Exercise brief: Look for the word "found" in the material below, then report each line where it occurs.

Excerpted data:
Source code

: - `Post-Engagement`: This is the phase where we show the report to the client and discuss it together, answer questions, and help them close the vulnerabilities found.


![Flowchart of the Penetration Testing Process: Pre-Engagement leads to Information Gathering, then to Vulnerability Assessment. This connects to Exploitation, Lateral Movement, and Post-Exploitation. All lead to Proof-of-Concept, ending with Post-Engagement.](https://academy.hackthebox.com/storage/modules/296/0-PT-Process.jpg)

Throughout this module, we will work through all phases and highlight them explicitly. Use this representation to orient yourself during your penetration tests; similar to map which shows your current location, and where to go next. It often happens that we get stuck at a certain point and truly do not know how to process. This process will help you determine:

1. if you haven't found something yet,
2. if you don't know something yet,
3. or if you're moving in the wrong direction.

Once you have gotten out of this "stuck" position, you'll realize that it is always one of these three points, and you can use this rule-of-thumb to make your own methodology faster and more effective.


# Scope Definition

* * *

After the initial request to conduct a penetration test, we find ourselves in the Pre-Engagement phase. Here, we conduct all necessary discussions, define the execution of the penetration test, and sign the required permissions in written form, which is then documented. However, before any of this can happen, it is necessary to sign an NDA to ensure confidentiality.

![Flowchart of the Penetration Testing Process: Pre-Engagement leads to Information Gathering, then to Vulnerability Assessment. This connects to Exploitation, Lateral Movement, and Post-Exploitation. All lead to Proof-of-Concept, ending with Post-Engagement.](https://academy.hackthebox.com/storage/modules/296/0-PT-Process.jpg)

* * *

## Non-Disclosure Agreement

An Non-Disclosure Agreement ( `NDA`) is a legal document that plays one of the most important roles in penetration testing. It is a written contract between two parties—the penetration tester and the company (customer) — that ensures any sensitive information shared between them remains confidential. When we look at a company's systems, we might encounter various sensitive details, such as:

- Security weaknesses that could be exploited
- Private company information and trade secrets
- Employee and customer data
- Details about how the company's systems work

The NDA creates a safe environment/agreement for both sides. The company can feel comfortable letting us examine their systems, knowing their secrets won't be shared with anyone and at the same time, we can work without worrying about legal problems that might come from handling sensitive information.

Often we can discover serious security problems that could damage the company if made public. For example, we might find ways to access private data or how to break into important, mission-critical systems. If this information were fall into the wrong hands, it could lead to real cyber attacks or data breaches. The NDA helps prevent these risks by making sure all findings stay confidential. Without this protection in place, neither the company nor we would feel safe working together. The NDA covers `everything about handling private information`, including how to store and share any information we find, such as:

Task solution:
: - `Post-Engagement`: This is the phase where we show the report to the client and discuss it together, answer questions, and help them close the vulnerabilities found.
1. if you haven't found something yet,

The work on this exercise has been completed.